Muscles Involved in the Swing
Walking provides the aerobic component, but the swing itself is a full-body movement that demands real muscular effort. Electromyography studies measuring muscle activation during the golf swing show that the legs do far more work than most people assume. The hamstrings on the trailing leg fire at 70 to 76% of their maximum capacity during the downswing, making them the hardest-working muscles in the movement. The glutes, quadriceps, and calf muscles on both sides also activate significantly throughout the swing sequence.
The core and upper body contribute as well. Your obliques and abdominal muscles generate rotational force, while the shoulders, forearms, and wrists control the club. Repeating this movement 70 to 100 times per round (plus practice swings) provides a meaningful stimulus, particularly for rotational strength and grip endurance.
Long-Term Health Benefits
The most striking evidence for golf as exercise comes from a large Swedish study that tracked over 300,000 golfers and compared their death rates to non-golfers. Golfers had a 40% lower mortality rate, which the researchers estimated corresponds to about five extra years of life expectancy. That held true regardless of gender, age, or socioeconomic status. The study couldn’t prove golf caused the benefit directly, but the physical activity component was considered the most likely explanation.
A comprehensive review in the British Journal of Sports Medicine reinforced these findings and noted additional benefits across several domains. Golf involves spending hours outdoors in green spaces, maintaining social connections, and engaging in a mentally stimulating activity that requires concentration and strategy. These factors collectively support cardiovascular health, metabolic function, and psychological well-being.
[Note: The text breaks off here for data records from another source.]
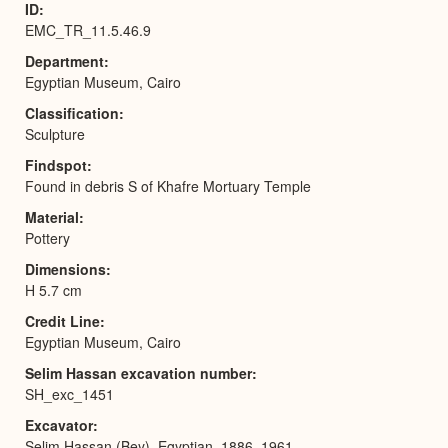
ID
EMC_TR_11.5.46.9
Department
Egyptian Museum, Cairo
Classification
Sculpture
Findspot
Found in debris S of Khafre Mortuary Temple
Material
Pottery
Dimensions
H 5.7 cm
Credit Line
Egyptian Museum, Cairo
Selim Hassan excavation number
SH_exc_1451
Excavator
Selim Hassan (Bey), Egyptian, 1886–1961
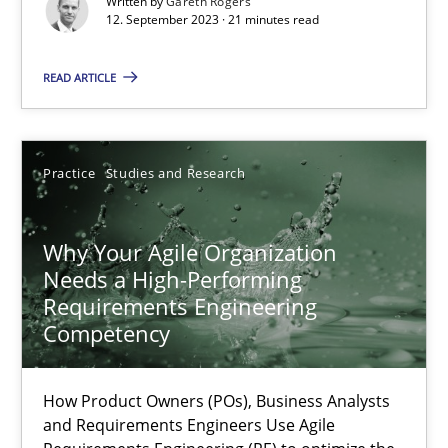
Written by
Gareth Rogers
12. September 2023 · 21 minutes read
Practice
Cross-discipline
READ ARTICLE
Rainer Grau
Practice
Studies and Research
14.12.2022
11 minutes
Why Your Agile Organization
Needs a High-Performing
Requirements Engineering
Competency
Integrating Business Events into your Agile Framework
How you can use the natural partitioning of business events to 
How Product Owners (POs), Business Analysts
and Requirements Engineers Use Agile
Cross-discipline
Methods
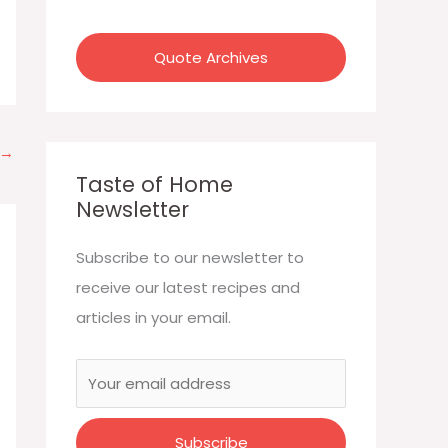
:
Quote Archives
→
Taste of Home
Newsletter
Subscribe to our newsletter to
receive our latest recipes and
articles in your email.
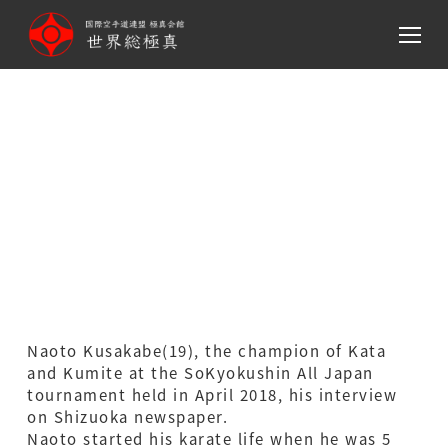
メ
イ
ン
Naoto Kusakabe(19), the
コ
ン
champion of Kata and
テ
ン
Kumite at the SoKyokushin
ツ
All Japan tournament held
へ
移
in April 2018, his interview
動
on Shizuoka newspaper.
Naoto Kusakabe(19), the champion of Kata
and Kumite at the SoKyokushin All Japan
tournament held in April 2018, his interview
on Shizuoka newspaper.
Naoto started his karate life when he was 5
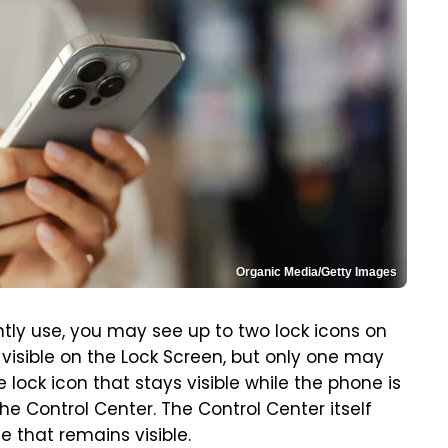
Organic Media/Getty Images
tly use, you may see up to two lock icons on
visible on the Lock Screen, but only one may
 lock icon that stays visible while the phone is
e Control Center. The Control Center itself
 that remains visible.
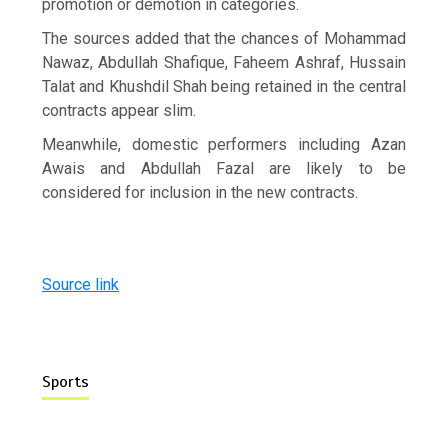
promotion or demotion in categories.
The sources added that the chances of Mohammad
Nawaz, Abdullah Shafique, Faheem Ashraf, Hussain
Talat and Khushdil Shah being retained in the central
contracts appear slim.
Meanwhile, domestic performers including Azan
Awais and Abdullah Fazal are likely to be
considered for inclusion in the new contracts.
Source link
Sports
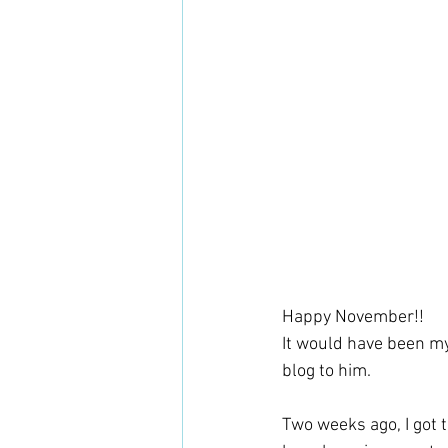
Happy November!! 
It would have been my
blog to him. 
Two weeks ago, I got t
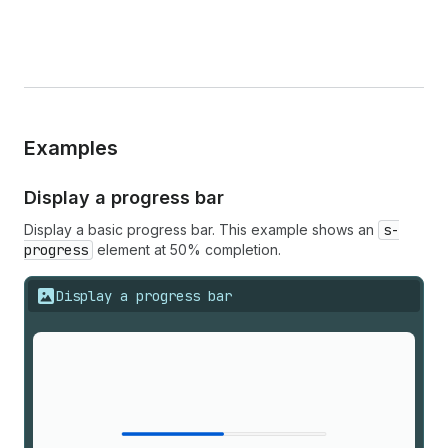
Examples
Display a progress bar
Display a basic progress bar. This example shows an
s-
progress
element at 50% completion.
Display a progress bar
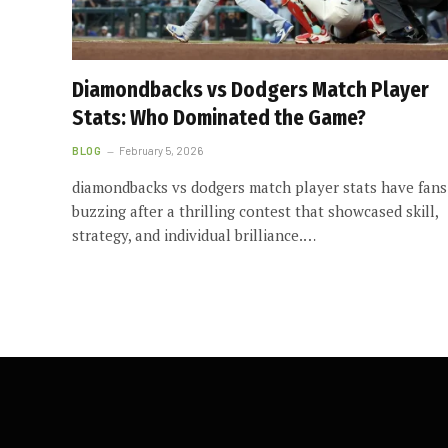
Diamondbacks vs Dodgers Match Player
Stats: Who Dominated the Game?
BLOG
February 5, 2026
diamondbacks vs dodgers match player stats have fans
buzzing after a thrilling contest that showcased skill,
strategy, and individual brilliance.…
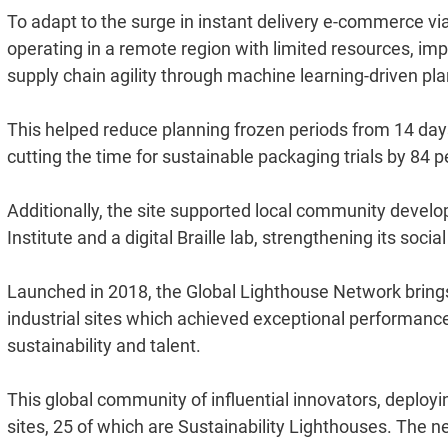
To adapt to the surge in instant delivery e-commerce via
operating in a remote region with limited resources, im
supply chain agility through machine learning-driven pl
This helped reduce planning frozen periods from 14 days
cutting the time for sustainable packaging trials by 84 p
Additionally, the site supported local community developm
Institute and a digital Braille lab, strengthening its soci
Launched in 2018, the Global Lighthouse Network brings
industrial sites which achieved exceptional performance i
sustainability and talent.
This global community of influential innovators, deployin
sites, 25 of which are Sustainability Lighthouses. The 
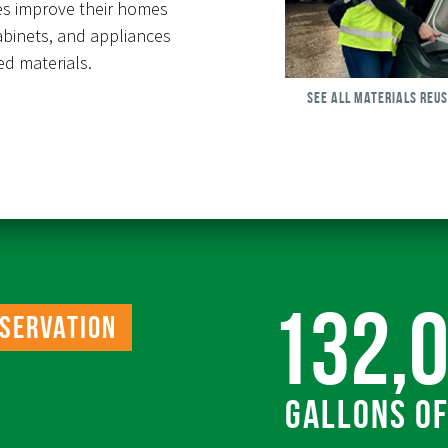
es improve their homes
abinets, and appliances
d materials.
SEE ALL MATERIALS REU
132,
servation
Gallons o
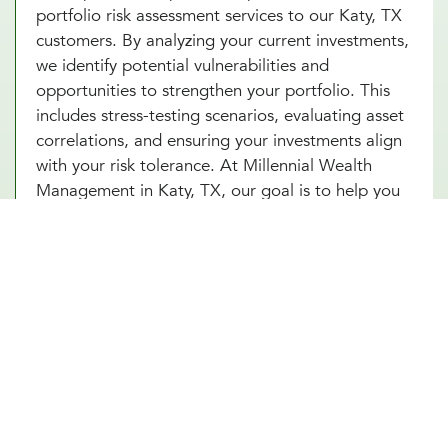
portfolio risk assessment services to our Katy, TX
customers. By analyzing your current investments,
we identify potential vulnerabilities and
opportunities to strengthen your portfolio. This
includes stress-testing scenarios, evaluating asset
correlations, and ensuring your investments align
with your risk tolerance. At Millennial Wealth
Management in Katy, TX, our goal is to help you
build a resilient portfolio that can weather market
fluctuations while staying focused on your long-
term goals. With our portfolio risk assessment
services in Katy, TX, you’ll gain clarity and
confidence in your financial strategy. Start today
and unlock the power of proactive risk
management for lasting success.
Other Investment Management Services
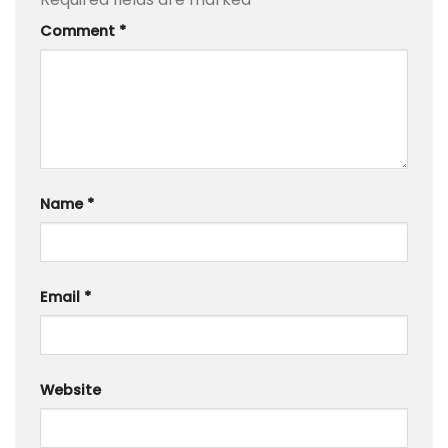
Comment
*
Name
*
Email
*
Website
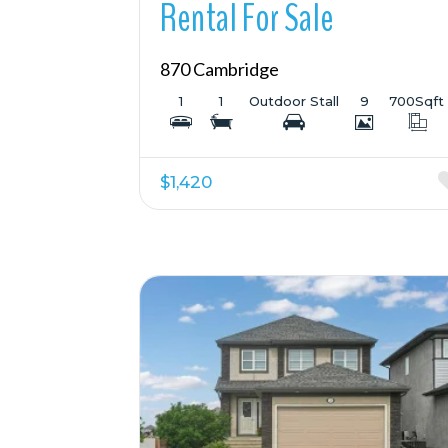
Rental For Sale
870 Cambridge
1
1
Outdoor Stall
9
700
Sqft
$1,420
More Details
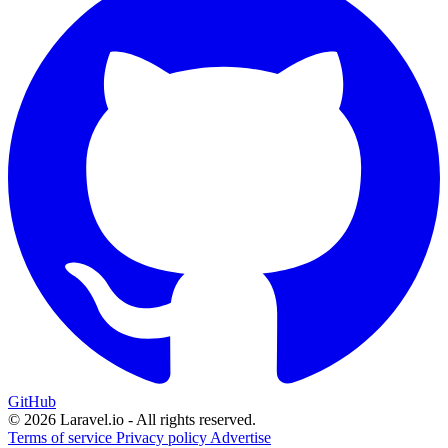
GitHub
© 2026 Laravel.io - All rights reserved.
Terms of service
Privacy policy
Advertise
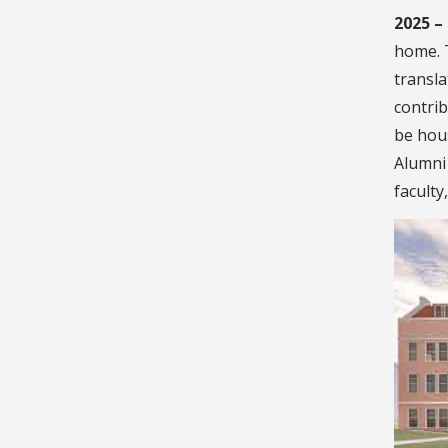
2025 –
home. 
transla
contri
be hous
Alumni 
faculty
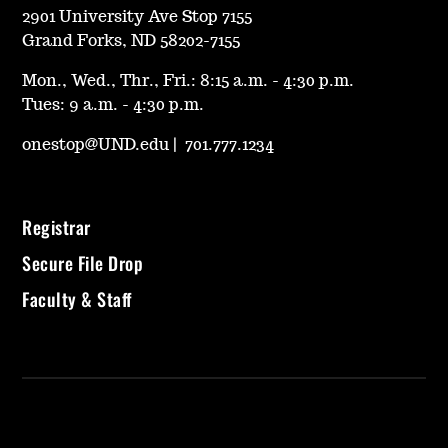
2901 University Ave Stop 7155
Grand Forks, ND 58202-7155
Mon., Wed., Thr., Fri.: 8:15 a.m. - 4:30 p.m.
Tues: 9 a.m. - 4:30 p.m.
onestop@UND.edu
|
701.777.1234
Registrar
Secure File Drop
Faculty & Staff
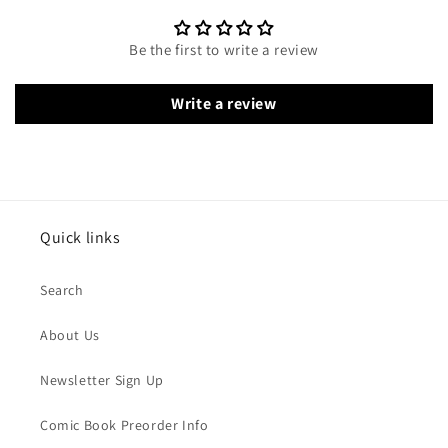
Be the first to write a review
Write a review
Quick links
Search
About Us
Newsletter Sign Up
Comic Book Preorder Info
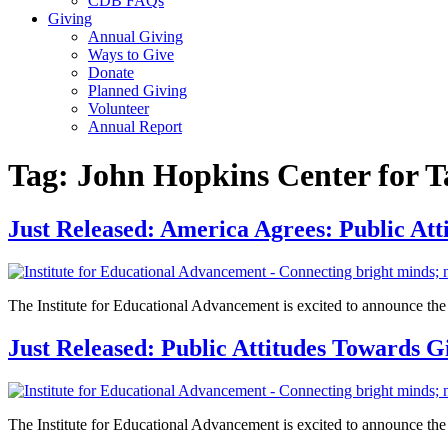
CDB FAQs
Giving
Annual Giving
Ways to Give
Donate
Planned Giving
Volunteer
Annual Report
Tag:
John Hopkins Center for T
Just Released: America Agrees: Public At
The Institute for Educational Advancement is excited to announce the re
Just Released: Public Attitudes Towards 
The Institute for Educational Advancement is excited to announce the rel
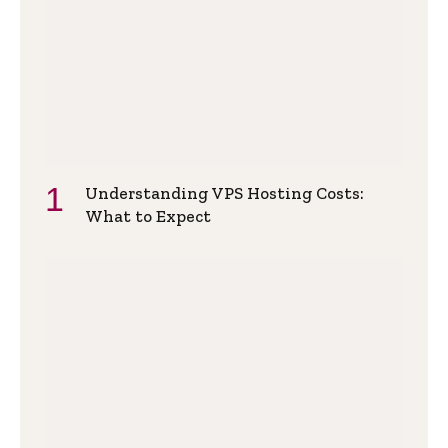
Understanding VPS Hosting Costs:
What to Expect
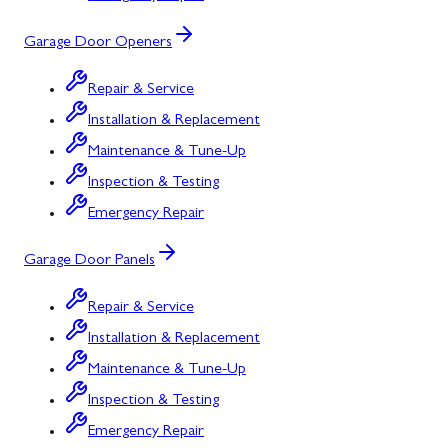
Garage Door Openers
Repair & Service
Installation & Replacement
Maintenance & Tune-Up
Inspection & Testing
Emergency Repair
Garage Door Panels
Repair & Service
Installation & Replacement
Maintenance & Tune-Up
Inspection & Testing
Emergency Repair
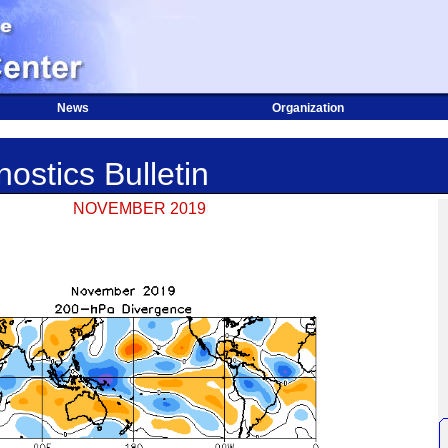
News
Organization
ostics Bulletin
NOVEMBER 2019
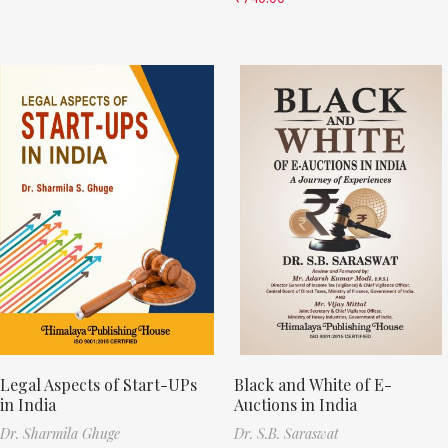
Legal Aspects of Start-UPs
Black and White of E-
in India
Auctions in India
Dr. Sharmila Ghuge
Dr. S.B. Saraswat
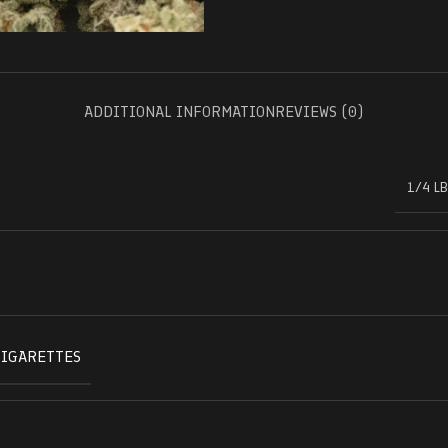
ADDITIONAL INFORMATION
REVIEWS (0)
1/4 LB
CIGARETTES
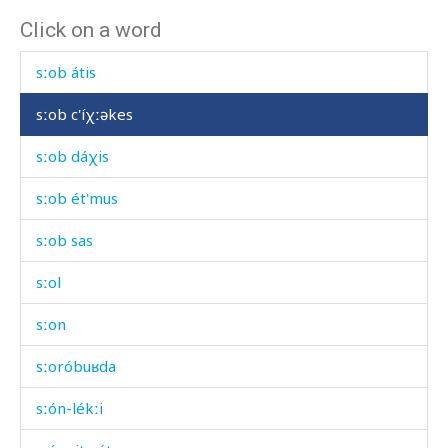
Click on a word
sːob
sːob átis
sːob c'íχːəkes
sːob dáχis
sːob ét'mus
sːob sas
sːol
sːon
sːoróbuʁda
sːón-lékːi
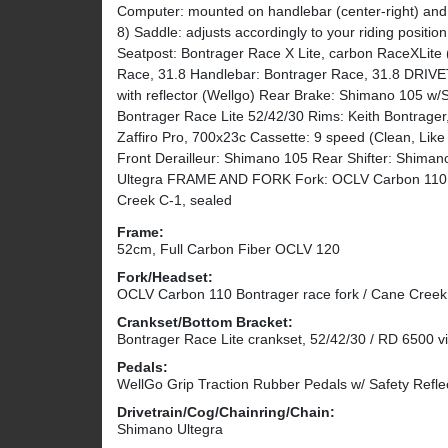
Computer: mounted on handlebar (center-right) and 
8) Saddle: adjusts accordingly to your riding positi
Seatpost: Bontrager Race X Lite, carbon RaceXLite 
Race, 31.8 Handlebar: Bontrager Race, 31.8 DRI
with reflector (Wellgo) Rear Brake: Shimano 105 w/
Bontrager Race Lite 52/42/30 Rims: Keith Bontrager,
Zaffiro Pro, 700x23c Cassette: 9 speed (Clean, Lik
Front Derailleur: Shimano 105 Rear Shifter: Shimano
Ultegra FRAME AND FORK Fork: OCLV Carbon 110 R
Creek C-1, sealed
Frame:
52cm, Full Carbon Fiber OCLV 120
Fork/Headset:
OCLV Carbon 110 Bontrager race fork / Cane Creek
Crankset/Bottom Bracket:
Bontrager Race Lite crankset, 52/42/30 / RD 6500 v
Pedals:
WellGo Grip Traction Rubber Pedals w/ Safety Refle
Drivetrain/Cog/Chainring/Chain:
Shimano Ultegra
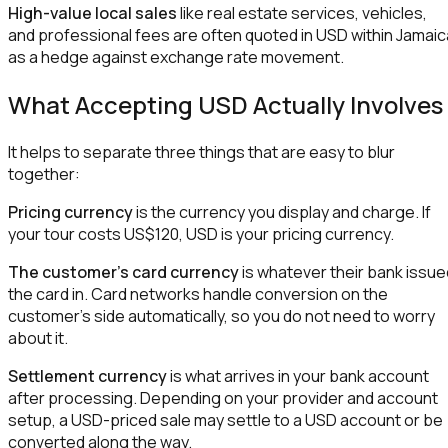
High-value local sales
like real estate services, vehicles,
and professional fees are often quoted in USD within Jamaic
as a hedge against exchange rate movement.
What Accepting USD Actually Involves
It helps to separate three things that are easy to blur
together:
Pricing currency
is the currency you display and charge. If
your tour costs US$120, USD is your pricing currency.
The customer's card currency
is whatever their bank issue
the card in. Card networks handle conversion on the
customer's side automatically, so you do not need to worry
about it.
Settlement currency
is what arrives in your bank account
after processing. Depending on your provider and account
setup, a USD-priced sale may settle to a USD account or be
converted along the way.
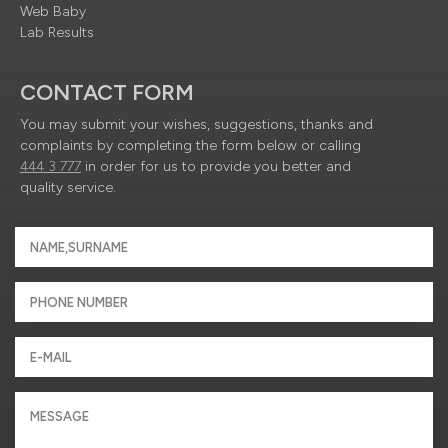
Web Baby
Lab Results
CONTACT FORM
You may submit your wishes, suggestions, thanks and
complaints by completing the form below or calling
444 3 777
in order for us to provide you better and
quality service.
How to Get the Most Exercise From Golf
If your goal is to maximize the fitness value of your rounds, walking is the single biggest lever you can pull. The difference between riding and walking is roughly double the step count and a significant jump in calorie expenditure. Carrying your bag adds a modest strength component but doesn’t dramatically change the aerobic benefit compared to using a push cart, so if the weight bothers your back or shoulders, the push cart is a smart compromise.
Playing hilly courses increases the cardiovascular demand. Walking briskly between shots rather than strolling keeps your heart rate elevated. And playing more frequently matters: one round per week gives you a single long session of moderate activity, but two or three rounds starts to rival the physical activity volume that public health guidelines recommend (150 minutes of moderate exercise per week). A single 18-hole walking round typically takes four to five hours, so even one round per week can meet or exceed that target on its own.
Golf won’t replace strength training or high-intensity cardio if you’re training for athletic performance. But as a form of regular moderate exercise that you can sustain well into your 70s and 80s, it’s one of the most effective options available, largely because people actually enjoy doing it week after week for decades.